The first visible sign of a spot is known as the umbra. This is the darkest area of a sunspot, with the strongest magnetic field. In time, the umbra becomes more intense, and another structure becomes visible—the penumbra, a lighter zone surrounding the core, made up of elongated filaments.
Eleven-Year Cycles
These dark regions seem to wax and wane in an approximately eleven-year solar cycle. Each cycle starts after the photosphere reaches a period of minimal to no sunspot activity, or solar minimum. As the first spots of a new cycle appear, they are at the higher latitudes of the Sun, and increase in size and activity until solar maximum—the peak of sunspot activity—is registered.
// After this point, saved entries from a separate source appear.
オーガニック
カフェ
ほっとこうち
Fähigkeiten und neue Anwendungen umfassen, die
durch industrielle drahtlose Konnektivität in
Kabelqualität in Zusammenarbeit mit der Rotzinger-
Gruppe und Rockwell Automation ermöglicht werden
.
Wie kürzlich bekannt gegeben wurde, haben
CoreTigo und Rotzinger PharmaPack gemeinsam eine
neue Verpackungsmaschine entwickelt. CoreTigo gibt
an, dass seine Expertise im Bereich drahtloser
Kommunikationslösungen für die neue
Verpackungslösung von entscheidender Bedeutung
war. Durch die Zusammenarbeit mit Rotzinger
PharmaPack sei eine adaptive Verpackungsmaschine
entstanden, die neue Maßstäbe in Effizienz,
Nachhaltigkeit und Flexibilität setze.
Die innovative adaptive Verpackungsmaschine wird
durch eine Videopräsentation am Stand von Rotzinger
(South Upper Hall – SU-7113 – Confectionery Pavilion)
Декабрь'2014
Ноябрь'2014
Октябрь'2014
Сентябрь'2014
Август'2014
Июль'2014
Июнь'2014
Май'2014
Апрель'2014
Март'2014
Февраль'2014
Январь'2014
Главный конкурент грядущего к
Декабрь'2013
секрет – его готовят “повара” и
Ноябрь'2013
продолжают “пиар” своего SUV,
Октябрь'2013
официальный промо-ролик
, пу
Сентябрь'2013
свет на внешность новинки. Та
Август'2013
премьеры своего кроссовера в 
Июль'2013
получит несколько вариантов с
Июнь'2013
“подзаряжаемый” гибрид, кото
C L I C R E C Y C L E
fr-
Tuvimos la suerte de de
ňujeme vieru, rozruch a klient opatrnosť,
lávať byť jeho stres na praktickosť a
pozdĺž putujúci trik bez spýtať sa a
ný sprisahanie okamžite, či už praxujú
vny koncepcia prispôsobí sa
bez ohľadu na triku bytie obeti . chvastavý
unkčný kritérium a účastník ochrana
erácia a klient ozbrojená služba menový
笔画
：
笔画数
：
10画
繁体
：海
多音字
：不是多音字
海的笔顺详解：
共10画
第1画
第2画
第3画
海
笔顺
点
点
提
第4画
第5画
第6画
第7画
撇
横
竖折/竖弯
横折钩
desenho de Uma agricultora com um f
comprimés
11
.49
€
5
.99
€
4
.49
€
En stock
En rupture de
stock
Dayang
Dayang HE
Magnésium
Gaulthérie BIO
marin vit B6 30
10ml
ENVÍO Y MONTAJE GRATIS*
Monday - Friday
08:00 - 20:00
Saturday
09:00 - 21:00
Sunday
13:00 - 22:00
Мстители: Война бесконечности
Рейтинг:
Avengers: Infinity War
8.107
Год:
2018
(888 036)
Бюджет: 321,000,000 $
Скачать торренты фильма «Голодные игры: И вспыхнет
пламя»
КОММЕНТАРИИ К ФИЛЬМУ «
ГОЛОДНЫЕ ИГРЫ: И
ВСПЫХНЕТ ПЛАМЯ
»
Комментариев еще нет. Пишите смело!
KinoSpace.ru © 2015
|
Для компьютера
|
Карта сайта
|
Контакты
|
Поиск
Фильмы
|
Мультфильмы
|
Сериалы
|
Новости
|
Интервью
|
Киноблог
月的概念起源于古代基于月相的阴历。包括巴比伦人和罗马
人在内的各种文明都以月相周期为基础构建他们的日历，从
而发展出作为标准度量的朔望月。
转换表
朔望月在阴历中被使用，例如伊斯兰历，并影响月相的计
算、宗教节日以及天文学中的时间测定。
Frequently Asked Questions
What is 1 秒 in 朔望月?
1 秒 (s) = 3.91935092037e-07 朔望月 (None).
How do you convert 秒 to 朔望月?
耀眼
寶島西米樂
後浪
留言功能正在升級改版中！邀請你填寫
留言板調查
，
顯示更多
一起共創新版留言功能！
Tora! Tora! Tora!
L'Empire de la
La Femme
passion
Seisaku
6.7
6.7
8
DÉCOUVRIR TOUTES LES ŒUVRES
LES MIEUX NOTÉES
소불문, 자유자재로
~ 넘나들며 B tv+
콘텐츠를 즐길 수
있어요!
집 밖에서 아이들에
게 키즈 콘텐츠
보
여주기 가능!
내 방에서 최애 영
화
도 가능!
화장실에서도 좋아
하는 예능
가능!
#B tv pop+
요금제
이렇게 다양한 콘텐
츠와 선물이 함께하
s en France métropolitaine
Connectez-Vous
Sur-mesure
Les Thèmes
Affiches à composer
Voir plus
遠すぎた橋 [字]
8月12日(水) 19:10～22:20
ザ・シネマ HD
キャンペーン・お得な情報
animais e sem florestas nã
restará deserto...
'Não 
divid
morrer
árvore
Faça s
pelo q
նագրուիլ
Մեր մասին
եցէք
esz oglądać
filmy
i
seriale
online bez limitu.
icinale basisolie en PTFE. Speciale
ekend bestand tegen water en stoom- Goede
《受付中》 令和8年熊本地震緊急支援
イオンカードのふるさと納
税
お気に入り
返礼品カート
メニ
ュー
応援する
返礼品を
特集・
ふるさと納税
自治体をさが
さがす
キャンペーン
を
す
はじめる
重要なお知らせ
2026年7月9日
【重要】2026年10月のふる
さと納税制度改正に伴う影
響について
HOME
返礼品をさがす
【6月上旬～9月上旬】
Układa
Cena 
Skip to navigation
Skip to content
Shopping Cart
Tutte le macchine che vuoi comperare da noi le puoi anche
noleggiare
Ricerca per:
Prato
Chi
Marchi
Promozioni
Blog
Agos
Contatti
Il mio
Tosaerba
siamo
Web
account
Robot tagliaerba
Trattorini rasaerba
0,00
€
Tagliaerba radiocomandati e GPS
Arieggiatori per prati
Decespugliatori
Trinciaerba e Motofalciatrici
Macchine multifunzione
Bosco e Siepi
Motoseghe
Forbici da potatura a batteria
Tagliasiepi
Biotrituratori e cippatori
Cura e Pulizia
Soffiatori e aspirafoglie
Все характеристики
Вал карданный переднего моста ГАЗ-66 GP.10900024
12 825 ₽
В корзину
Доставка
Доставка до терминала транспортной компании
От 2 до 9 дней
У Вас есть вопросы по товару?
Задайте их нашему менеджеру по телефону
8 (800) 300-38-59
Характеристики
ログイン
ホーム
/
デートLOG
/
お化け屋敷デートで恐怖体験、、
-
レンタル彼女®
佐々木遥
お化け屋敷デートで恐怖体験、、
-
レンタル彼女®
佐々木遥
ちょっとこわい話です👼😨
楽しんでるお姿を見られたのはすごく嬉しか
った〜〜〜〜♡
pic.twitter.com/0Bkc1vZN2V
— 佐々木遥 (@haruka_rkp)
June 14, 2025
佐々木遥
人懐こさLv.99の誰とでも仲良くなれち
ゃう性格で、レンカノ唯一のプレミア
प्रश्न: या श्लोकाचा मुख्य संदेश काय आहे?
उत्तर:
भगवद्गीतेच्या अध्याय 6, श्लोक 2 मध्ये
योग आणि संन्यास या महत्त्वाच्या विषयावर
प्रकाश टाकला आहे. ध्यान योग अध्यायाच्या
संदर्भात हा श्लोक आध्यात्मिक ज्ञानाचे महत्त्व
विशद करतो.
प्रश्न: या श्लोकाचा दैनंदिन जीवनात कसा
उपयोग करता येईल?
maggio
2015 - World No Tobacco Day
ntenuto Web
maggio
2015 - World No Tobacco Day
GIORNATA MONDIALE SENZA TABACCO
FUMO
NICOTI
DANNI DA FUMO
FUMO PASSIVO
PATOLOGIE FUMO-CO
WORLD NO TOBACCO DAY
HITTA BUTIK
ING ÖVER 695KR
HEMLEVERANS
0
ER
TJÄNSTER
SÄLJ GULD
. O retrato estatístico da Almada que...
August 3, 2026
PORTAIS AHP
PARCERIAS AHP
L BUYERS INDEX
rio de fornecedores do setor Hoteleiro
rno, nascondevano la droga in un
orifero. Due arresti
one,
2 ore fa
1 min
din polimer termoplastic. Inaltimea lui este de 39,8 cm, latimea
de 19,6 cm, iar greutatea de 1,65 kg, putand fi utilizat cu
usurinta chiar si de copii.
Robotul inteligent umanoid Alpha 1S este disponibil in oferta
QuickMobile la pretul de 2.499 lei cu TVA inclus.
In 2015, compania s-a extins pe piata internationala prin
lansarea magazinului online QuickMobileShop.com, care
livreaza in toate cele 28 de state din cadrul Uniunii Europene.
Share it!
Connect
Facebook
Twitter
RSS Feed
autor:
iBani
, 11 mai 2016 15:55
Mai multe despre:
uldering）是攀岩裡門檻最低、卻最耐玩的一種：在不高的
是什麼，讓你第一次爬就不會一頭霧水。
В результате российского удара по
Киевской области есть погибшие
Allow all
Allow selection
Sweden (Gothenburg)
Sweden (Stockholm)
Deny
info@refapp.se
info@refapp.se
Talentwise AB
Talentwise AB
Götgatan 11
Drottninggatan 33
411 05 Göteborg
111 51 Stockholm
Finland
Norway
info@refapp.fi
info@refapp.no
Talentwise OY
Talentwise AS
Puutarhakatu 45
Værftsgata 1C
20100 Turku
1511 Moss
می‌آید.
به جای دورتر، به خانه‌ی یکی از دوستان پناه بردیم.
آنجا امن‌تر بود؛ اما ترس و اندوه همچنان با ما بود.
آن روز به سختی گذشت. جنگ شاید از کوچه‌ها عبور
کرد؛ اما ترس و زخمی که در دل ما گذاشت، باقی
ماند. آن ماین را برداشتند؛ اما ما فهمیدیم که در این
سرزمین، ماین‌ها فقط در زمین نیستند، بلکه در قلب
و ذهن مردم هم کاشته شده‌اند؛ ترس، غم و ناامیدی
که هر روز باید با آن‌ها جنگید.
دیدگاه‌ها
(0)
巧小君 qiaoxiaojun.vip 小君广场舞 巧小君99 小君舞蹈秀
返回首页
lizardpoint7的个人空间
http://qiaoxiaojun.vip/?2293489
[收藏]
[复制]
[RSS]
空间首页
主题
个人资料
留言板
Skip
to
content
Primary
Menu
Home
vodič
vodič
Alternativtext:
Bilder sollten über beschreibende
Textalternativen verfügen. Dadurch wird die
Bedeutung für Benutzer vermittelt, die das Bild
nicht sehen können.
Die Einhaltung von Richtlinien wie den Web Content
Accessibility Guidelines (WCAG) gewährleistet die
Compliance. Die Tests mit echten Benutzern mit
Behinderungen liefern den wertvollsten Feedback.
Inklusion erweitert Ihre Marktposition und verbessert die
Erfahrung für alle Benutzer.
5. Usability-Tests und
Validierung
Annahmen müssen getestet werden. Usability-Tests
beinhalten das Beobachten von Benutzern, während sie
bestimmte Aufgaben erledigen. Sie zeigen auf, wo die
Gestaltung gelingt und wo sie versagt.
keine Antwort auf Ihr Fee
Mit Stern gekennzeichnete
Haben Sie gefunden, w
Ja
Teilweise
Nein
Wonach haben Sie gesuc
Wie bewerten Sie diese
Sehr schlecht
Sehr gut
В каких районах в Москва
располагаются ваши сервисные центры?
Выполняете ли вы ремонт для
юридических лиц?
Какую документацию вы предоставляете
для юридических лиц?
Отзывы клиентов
Scientists label these cycles numerically. Solar cycle 1 started in 1755—the first year of reliable sunspot data. We are now in solar cycle 25, which began in 2019 and is expected to last until about 2030.
Sunspots don’t last for the entire cycle. Some dark patches last for just hours or days, others for months at a time.
The NASA Parker Solar Probe, shown here, and the ESA Solar Orbiter are streaming back our closest looks yet at sunspots and other mysteries of our home star.
©iStockphoto.com/brightstars
Closer Encounters
NASA’s Parker Solar Probe and the European Space Agency’s (ESA) Solar Orbiter are giving astronomers a better view of the center of our solar system. In 2021, Parker became the first probe to fly through the Sun’s upper atmosphere.
On its record-breaking journey, Parker will come closer to the center of the Sun than any other probe, closing to just 6.2 million km (3.9 million miles), which is seven times closer than any spacecraft has come before.
And this exploration will happen at astounding speed. Solar winds and the enormous gravitational power of the Sun will turn Parker into the fastest object ever built, expected to reach a top speed of 690,000 km/h (430,000 mph), or 0.064% the speed of light, in 2025.
But Parker isn't alone in delivering new data to researchers. As the ESA Solar Orbiter circles the Sun, specialized cameras are examining sunspots with polarized light, and other onboard instruments will monitor plasma emissions. This may give scientists a better understanding of the dynamics of how matter moves on the solar surface, and how that impacts sunspot formation and behavior.